Alaniz v. Casenave

In Alaniz v. Casenave (1891) 91 Cal. 41, the trial court found that plaintiff had conveyed certain real property to her son-in-law so that he could manage it for her. (Id. at pp. 44-45.) On appeal, the son-in-law argued that the plaintiff was not entitled to recover the property because she had acted with the intent of defrauding creditors. (Id. at p. 47.) The Supreme Court disagreed. It explained that the plaintiff "feared that some heirs of her father might assert some kind of a claim against her which would compel her, as she says, 'to come and go,' and she did not wish to have the trouble. Thereupon the defendant, her son-in-law and agent, proposed that she convey to him, and he would take the trouble of the defense off her hands. She testifies that she did not fear any claim that her father's heirs might prefer, and that she so stated at the time.

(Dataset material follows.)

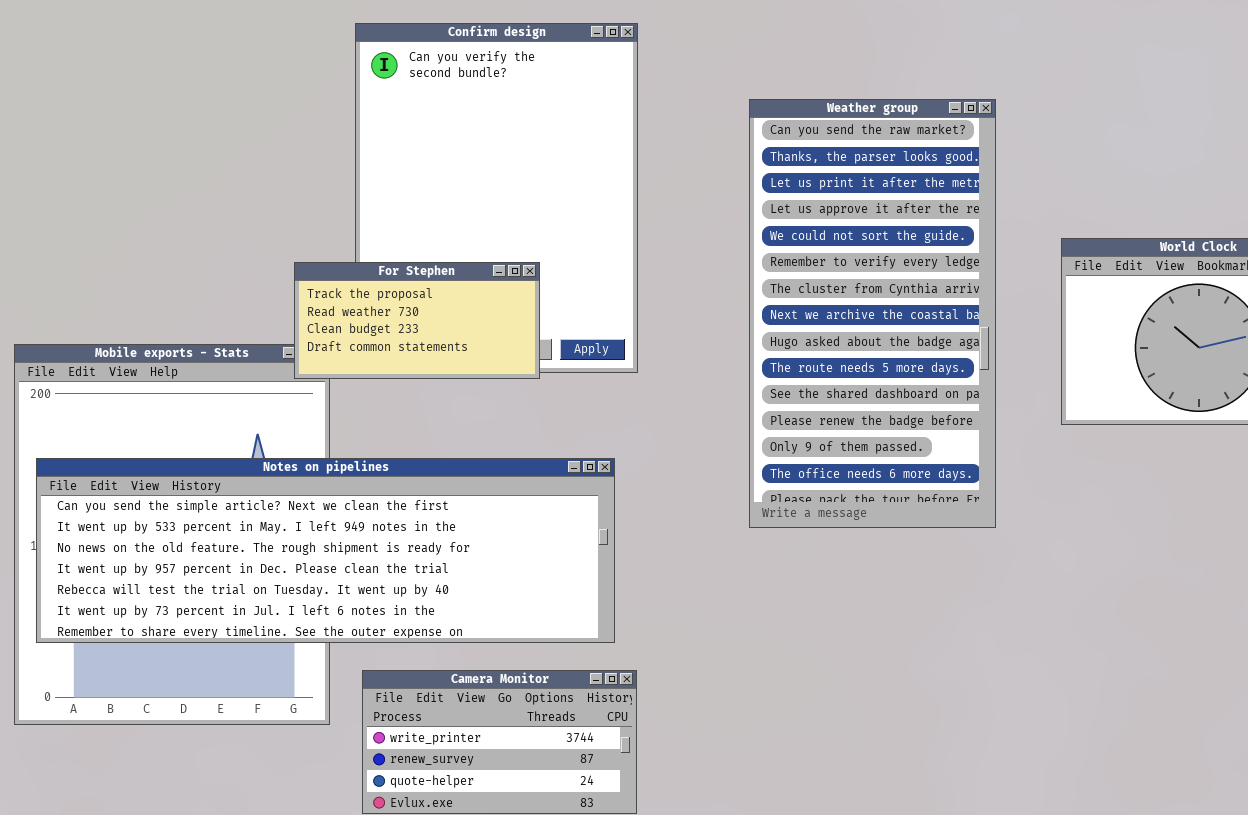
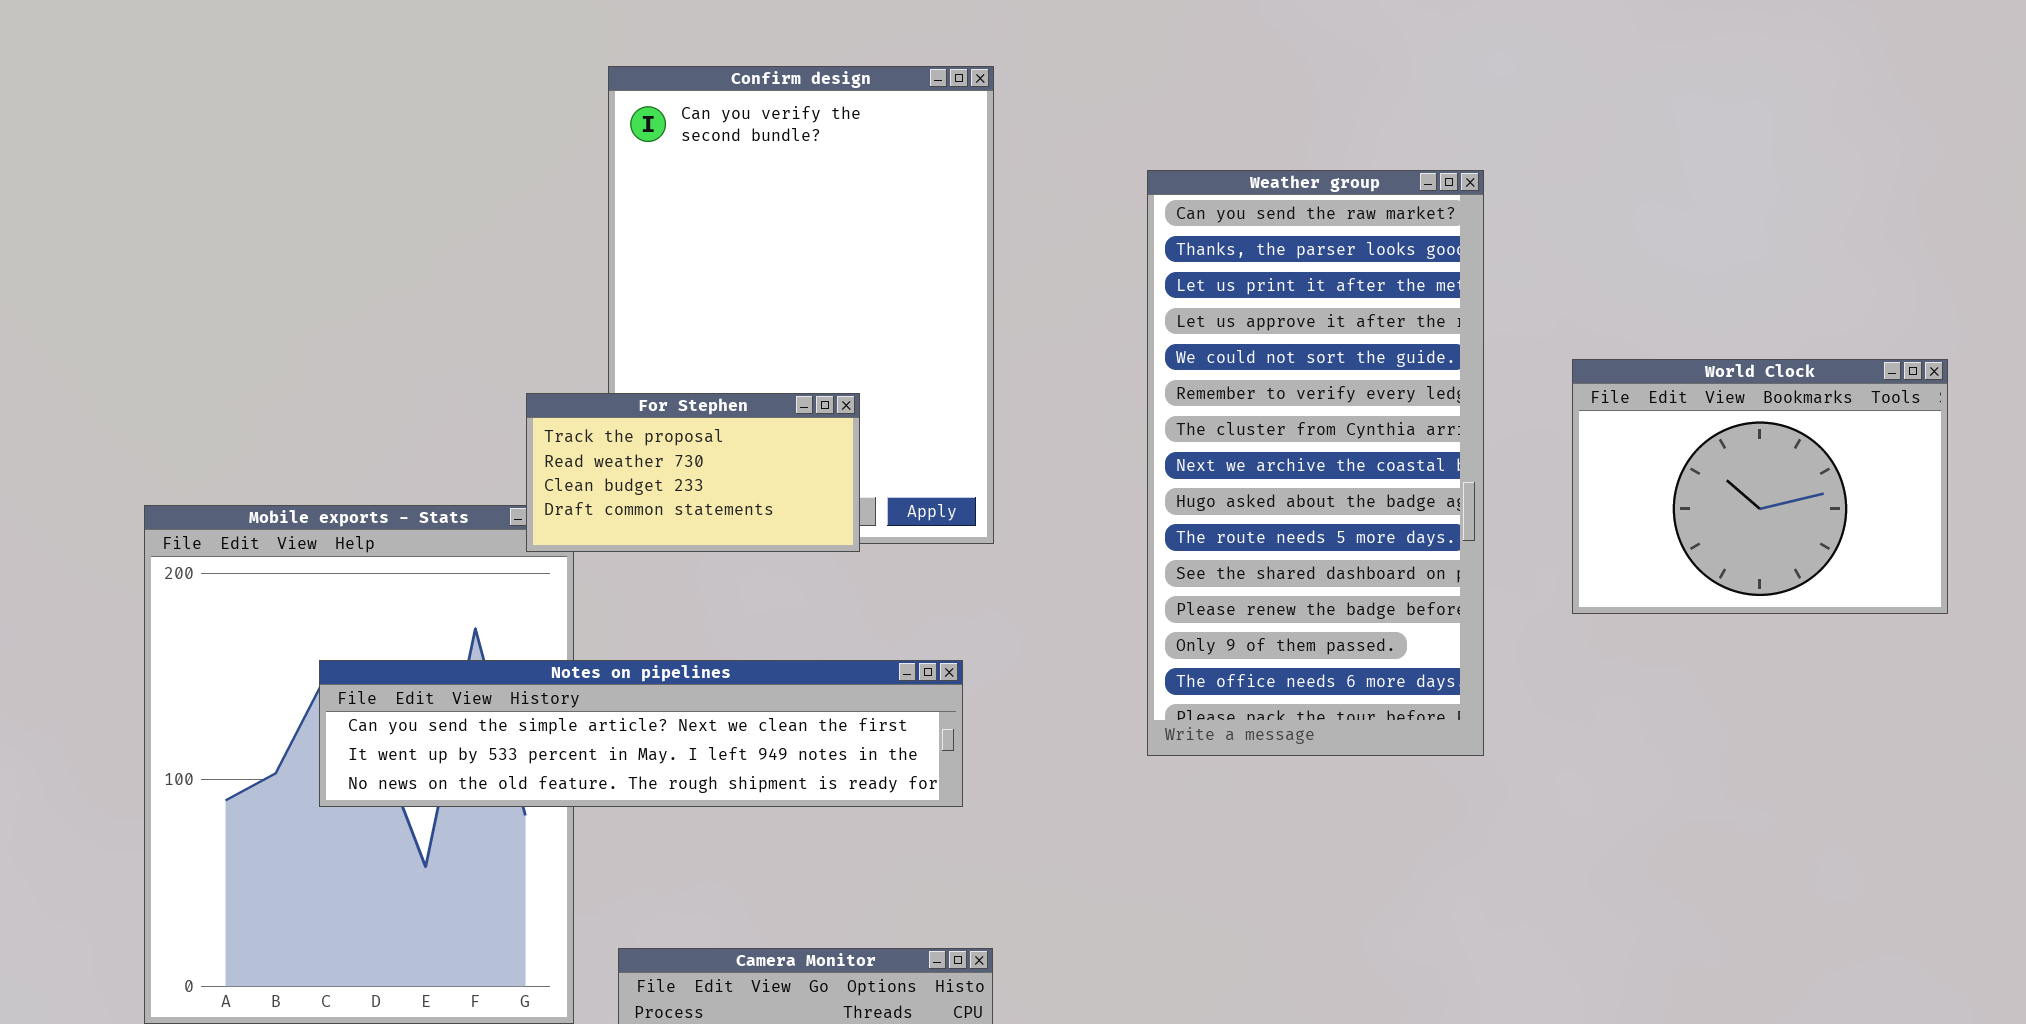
Notes on pipelines: [36,458,615,643] -> [319,660,963,807], resized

There is no evidence that the claims were asserted against her or her property, or could have been. . . . Courts will not allow a trust to be proven by a party to the fraud, if the trust was created for a fraudulent purpose, but before it will deny relief upon that ground, there should be proof that some one was to be defrauded. Here there is no proof of a claim which it was intended to defeat, or that any creditor or claimant of any kind existed." (Alaniz v. Casenave, supra, 91 Cal. at p. 47.)